Malheureusement, un voyage sur place est loin d’être nécessaire pour détourner le message originel de chasteté de l’Umhlanga vers celui de la pornographie.  Les anciennes photos de véritables photojournalistes continuent à se retrouver fréquemment sur des sites pornographiques. Et si les participantes à l’Umhlanga militent elles-mêmes pour diffuser leurs images en ligne, comment éviter qu’elles finissent aussi par se retrouver sur des sites pour adultes?

On voit que la culture africaine se retrouve par le biais de l’Umhlanga prisonnière entre une culture de la pudibonderie et une autre de la pornographie, toutes deux n’étant évidemment que les deux faces d’un même impérialisme.
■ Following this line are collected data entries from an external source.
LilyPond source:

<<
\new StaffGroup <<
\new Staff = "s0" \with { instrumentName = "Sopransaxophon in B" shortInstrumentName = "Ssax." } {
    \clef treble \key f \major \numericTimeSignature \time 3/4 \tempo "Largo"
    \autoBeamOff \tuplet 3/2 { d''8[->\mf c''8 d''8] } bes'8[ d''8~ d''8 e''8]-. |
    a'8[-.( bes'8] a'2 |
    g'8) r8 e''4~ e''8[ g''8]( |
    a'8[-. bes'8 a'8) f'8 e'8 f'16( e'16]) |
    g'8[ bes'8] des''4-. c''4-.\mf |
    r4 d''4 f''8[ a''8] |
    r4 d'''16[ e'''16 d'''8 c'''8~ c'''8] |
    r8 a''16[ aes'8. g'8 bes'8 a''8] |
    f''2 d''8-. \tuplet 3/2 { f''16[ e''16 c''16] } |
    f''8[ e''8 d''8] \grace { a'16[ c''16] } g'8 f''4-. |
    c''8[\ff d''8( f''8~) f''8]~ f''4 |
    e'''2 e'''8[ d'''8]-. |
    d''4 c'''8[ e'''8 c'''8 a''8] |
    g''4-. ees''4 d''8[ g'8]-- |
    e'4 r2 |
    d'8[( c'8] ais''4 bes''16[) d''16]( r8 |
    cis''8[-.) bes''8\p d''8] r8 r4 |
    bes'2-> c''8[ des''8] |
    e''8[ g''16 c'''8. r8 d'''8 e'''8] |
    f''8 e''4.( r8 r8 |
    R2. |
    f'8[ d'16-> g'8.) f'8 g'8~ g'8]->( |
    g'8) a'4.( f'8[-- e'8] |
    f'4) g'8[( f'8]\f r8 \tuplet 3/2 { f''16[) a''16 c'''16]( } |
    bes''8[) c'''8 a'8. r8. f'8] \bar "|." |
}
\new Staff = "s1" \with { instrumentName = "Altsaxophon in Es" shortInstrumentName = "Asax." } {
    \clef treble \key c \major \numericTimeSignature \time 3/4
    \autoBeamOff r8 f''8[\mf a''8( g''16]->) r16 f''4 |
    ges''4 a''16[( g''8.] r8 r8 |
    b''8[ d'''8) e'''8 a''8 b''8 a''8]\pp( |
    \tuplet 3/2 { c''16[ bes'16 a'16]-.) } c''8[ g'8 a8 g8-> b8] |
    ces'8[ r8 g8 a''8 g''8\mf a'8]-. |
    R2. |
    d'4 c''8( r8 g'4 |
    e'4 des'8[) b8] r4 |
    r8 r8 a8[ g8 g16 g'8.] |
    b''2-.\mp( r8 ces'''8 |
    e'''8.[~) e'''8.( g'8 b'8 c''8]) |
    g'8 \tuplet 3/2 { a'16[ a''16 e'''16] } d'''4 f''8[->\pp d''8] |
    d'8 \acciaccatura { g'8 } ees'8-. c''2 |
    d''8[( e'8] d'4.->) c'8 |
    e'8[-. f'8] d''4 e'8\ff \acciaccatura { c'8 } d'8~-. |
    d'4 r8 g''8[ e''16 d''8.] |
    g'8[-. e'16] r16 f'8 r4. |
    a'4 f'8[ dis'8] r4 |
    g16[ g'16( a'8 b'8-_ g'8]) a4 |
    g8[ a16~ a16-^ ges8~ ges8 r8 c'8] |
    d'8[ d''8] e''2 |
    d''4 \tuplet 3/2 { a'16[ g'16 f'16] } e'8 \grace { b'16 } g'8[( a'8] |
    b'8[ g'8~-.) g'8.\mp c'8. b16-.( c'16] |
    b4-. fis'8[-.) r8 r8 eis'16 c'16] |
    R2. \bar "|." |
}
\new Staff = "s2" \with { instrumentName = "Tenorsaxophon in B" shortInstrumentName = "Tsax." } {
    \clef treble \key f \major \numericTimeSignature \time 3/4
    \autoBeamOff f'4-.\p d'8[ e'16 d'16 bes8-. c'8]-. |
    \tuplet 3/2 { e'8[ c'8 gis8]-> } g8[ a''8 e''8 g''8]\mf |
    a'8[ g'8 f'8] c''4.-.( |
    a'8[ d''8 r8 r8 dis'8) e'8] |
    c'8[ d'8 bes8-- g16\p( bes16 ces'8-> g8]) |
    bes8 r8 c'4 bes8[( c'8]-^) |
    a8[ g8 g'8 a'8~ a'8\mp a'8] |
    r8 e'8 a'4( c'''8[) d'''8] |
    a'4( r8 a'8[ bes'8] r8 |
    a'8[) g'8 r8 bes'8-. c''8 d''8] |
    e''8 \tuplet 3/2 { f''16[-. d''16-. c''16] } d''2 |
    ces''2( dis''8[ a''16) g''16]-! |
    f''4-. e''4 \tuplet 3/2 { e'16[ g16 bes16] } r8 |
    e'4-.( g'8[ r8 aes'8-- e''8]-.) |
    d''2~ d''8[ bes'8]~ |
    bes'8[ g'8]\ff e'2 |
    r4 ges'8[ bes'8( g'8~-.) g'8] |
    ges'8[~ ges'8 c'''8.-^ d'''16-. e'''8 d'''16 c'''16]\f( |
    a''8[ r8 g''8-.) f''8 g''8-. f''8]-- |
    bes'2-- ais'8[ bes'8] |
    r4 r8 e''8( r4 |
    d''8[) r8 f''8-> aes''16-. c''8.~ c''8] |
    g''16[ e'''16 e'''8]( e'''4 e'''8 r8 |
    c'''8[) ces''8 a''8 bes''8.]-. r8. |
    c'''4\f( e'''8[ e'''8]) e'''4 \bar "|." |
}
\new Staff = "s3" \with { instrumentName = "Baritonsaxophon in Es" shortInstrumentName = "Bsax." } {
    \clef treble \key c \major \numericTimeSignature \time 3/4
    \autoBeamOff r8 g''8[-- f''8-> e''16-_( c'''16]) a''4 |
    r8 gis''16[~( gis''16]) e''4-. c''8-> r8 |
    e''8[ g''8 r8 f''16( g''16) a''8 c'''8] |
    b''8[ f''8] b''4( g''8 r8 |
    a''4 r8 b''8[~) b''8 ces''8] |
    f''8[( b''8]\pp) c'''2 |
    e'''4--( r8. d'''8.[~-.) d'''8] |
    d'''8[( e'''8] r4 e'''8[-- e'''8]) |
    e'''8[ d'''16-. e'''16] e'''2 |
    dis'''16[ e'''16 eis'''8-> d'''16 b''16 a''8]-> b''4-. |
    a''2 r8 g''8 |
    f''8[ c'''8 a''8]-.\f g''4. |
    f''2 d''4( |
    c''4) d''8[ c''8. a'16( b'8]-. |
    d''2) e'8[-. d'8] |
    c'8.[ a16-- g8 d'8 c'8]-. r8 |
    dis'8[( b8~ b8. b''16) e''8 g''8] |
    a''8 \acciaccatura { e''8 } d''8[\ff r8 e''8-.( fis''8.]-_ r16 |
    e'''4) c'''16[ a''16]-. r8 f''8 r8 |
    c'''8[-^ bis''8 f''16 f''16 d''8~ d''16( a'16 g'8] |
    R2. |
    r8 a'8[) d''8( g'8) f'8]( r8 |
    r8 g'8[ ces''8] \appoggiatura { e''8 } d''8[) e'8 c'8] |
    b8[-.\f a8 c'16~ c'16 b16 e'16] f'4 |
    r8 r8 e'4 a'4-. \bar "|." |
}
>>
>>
Malheureusement, l’Afrique ne dispose pour l’instant pas des moyens financiers pour forcer le reste du monde à accepter ses valeurs comme les autorités de la région du monde qui a récemment forcé  l’interdiction des gros plans sur les ‘supportrices sexy’ lors des retransmissions de matches de football.

Il lui reste, en attendant, à hausser la voix pour se faire entendre et faire respecter ses valeurs.